===== Extracted entries

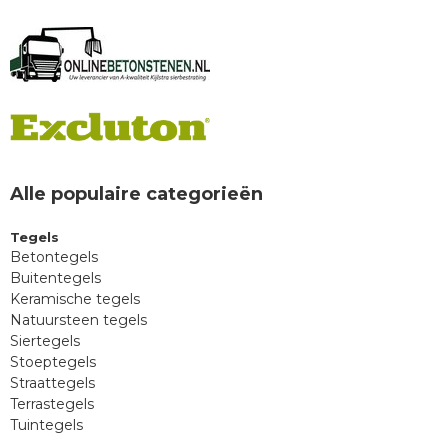
Alle populaire categorieën
Tegels
Betontegels
Buitentegels
Keramische tegels
Natuursteen tegels
Siertegels
Stoeptegels
Straattegels
Terrastegels
Tuintegels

==========

# Action item
Copy the text of the records above word for word, leaving out the pictures.

# Reply to the task
Alle populaire categorieën
Tegels
Betontegels
Buitentegels
Keramische tegels
Natuursteen tegels
Siertegels
Stoeptegels
Straattegels
Terrastegels
Tuintegels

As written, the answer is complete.